L’importanza di una diagnosi precoce – La diagnosi precoce è fondamentale per rallentare la progressione della malattia, lo sviluppo di eventuali comorbidità e il peggioramento della qualità di vita dei pazienti, come per le altre patologie croniche infiammatorie. L’artrite psoriasica risulta ancora oggi, però, spesso sotto diagnosticata. “La diagnosi precoce e un trattamento tempestivo sono fondamentali per ridurre o addirittura impedire che l’artrite psoriasica progredisca verso complicanze a lungo termine”, spiega Roberto Caporali, Professore ordinario di Reumatologia Università degli Studi di Milano, Direttore Dipartimento di Reumatologia e Scienze Mediche ASST ‘Gaetano Pini’ – CTO di Milano –. “Tuttavia, ancora oggi si osserva una sottodiagnosi, per diversi motivi. In primo luogo, è solo da poco tempo che in alcuni Centri esiste una stretta collaborazione tra dermatologo e reumatologo, che è essenziale per semplificare l’identificazione precoce di quei pazienti che hanno un’artrite in fase iniziale. In secondo luogo, è spesso difficile da parte del paziente e del medico di medicina generale capire qual è lo specialista di riferimento. Succede infatti spesso che i pazienti vengano inviati a specialisti diversi dal reumatologo. Gli stessi reumatologi, in terzo luogo, dovrebbero essere in grado di creare dei percorsi dedicati a questi pazienti con forme precoci, che dovrebbero essere visti subito evitando inutili liste d’attesa che potrebbero ritardare la diagnosi”.

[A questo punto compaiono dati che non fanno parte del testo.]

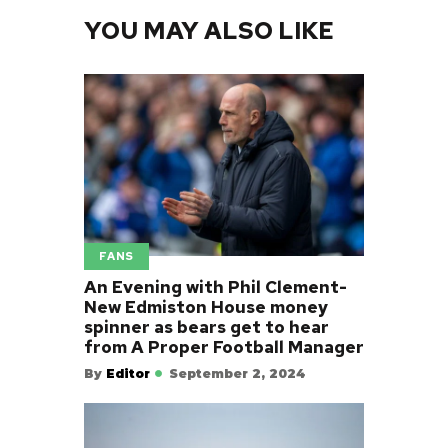
YOU MAY ALSO LIKE
FANS
An Evening with Phil Clement-
New Edmiston House money
spinner as bears get to hear
from A Proper Football Manager
By
Editor
September 2, 2024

L’inibizione delle JAK rappresenta una risorsa importante per lo sviluppo di nuove opzioni di trattamento avanzate per le malattie auto-immuni, in quanto le Janus-chinasi sono coinvolte nella segnalazione di oltre 50 citochine, molte delle quali determinano condizioni infiammatorie immuno-mediate. Pfizer è stata la prima azienda a dedicarsi allo studio del ruolo svolto dagli inibitori JAK all’interno dei processi infiammatori, attraverso un intenso programma di studi clinici per il trattamento delle condizioni infiammatorie immuno-mediate, tutt’oggi in corso. “La nostra scienza oggi è strettamente integrata in tutti gli aspetti del nostro lavoro e questo ci permette di avere un approccio nuovo, più aperto alle collaborazioni, più focalizzato sugli obiettivi”, dichiara Francesca Cozzolino, Direttore Inflammation&Immunology di Pfizer in Italia, “e a nostro parere più efficace per rispondere ai bisogni dei pazienti. Abbiamo concentrato i nostri sforzi in aree dove riteniamo di poter dare un contributo unico e di rispondere a importanti bisogni, come le malattie infiammatorie croniche autoimmuni e, questa nuova indicazione, ne è sicuramente un esempio”.